Microsoft trekt besmette repositories terug
In een onverwachte wending heeft Microsoft tientallen open‑source projecten op GitHub tijdelijk offline gehaald nadat duidelijk werd dat kwaadwillenden code hadden geïnjecteerd die wachtwoorden en andere gevoelige inloggegevens stal. De getroffen repositories, veelal onderdeel van de Azure‑cloudsuite en tools die AI‑ontwikkelaars gebruiken, werden onmiddellijk gedeactiveerd terwijl een onderzoek loopt.
Hoe de aanval plaatsvond
Security‑bedrijven Cloudsmith en OpenSourceMalware waren de eersten die de kwaadaardige code signaleerden.

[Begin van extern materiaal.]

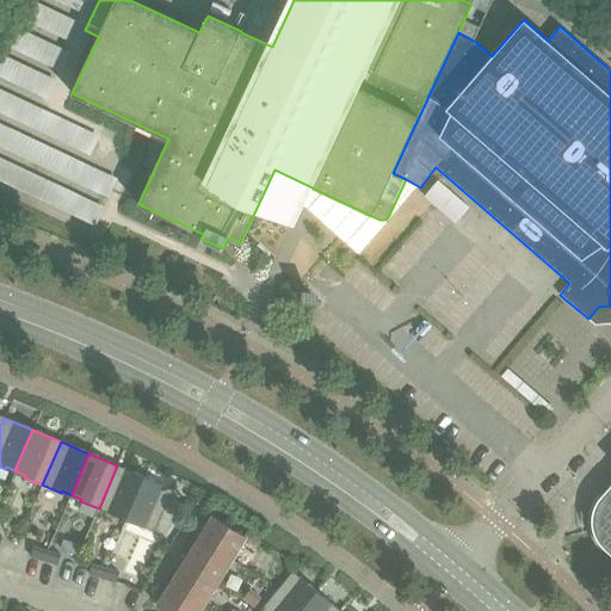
[(127,518),(144,477),(117,466),(99,508),(117,517),(117,514),(127,518)]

De malware was ingebed in populaire ontwikkeltools – waaronder de CLI van Gemini, Claude Code en onderdelen van VS Code – en werd geactiveerd zodra een gebruiker het geïnfecteerde pakket opende in een AI‑ontwikkelomgeving. Zodra de code draaide, werden de opgeslagen wachtwoorden en token‑gegevens naar een externe server gestuurd, waardoor hackers toegang kregen tot ontwikkelaars‑accounts.
Impact op ontwikkelaars en organisaties
Exacte cijfers over het aantal gedownloade pakketten zijn nog onbekend, maar Microsoft bevestigde dat meer dan zeventig projecten gedisableerd zijn. De meldingen op GitHub vermelden een “violation of GitHub’s terms of service”. Hoewel sommige repositories na een veiligheidscontrole al weer beschikbaar zijn, blijven andere offline totdat duidelijk is dat ze volledig gezuiverd zijn.
Voor bedrijven die zwaar leunen op Microsoft‑gebaseerde AI‑toolchains kan dit een serieuze risico‑analyse betekenen. Een compromitterende toegang tot cloud‑infrastructuur, broncode en klantgegevens kan zich snel uitbreiden, zeker bij supply‑chain aanvallen die gericht zijn op veelgebruikte bibliotheken.
Vergelijking met eerdere incidenten
Dit is niet de eerste hack op Microsoft‑open‑source tooling. Eind mei werd het project Durable Task, een component voor het bouwen van gedistribueerde applicaties, al eerder gecompromitteerd. Het recente voorval lijkt een “re‑compromise”, wat suggereert dat de aanvallers nog steeds een voet aan de grond hebben of dat er een geheel nieuwe inbraak is geweest. Het feit dat een gigant als Microsoft, met aanzienlijke beveiligingsbudgetten, toch slachtoffer wordt, onderstreept de toenemende sofistcatie van cybercriminelen.
Wat Microsoft nu doet
Microsoft‑woordvoerder Ben Hope gaf aan dat klanten die mogelijk getroffen zijn direct benaderd worden via de gebruikelijke supportkanalen. Het bedrijf blijft de situatie monitoren en heeft beloofd extra communicatie te sturen zodra er concrete acties nodig zijn. In de tussentijd adviseren security‑experts ontwikkelaars om hun wachtwoorden onmiddellijk te wijzigen, MFA in te schakelen en de authenticiteit van geïnstalleerde pakketten te verifiëren.
Vooruitzichten en lessen
Supply‑chain aanvallen laten zien hoe belangrijk een rigoureus software‑bill of materials (SBOM) en continue monitoring van derden‑code is. Organisaties moeten hun afhankelijkheden regelmatig scannen en vertrouwen op een zero‑trust benadering, zelfs binnen vertrouwde platformen. Het incident kan een wake‑up‑call zijn voor de hele industrie: open‑source is krachtig, maar het brengt ook inherente risico’s met zich mee die niet over het hoofd gezien mogen worden.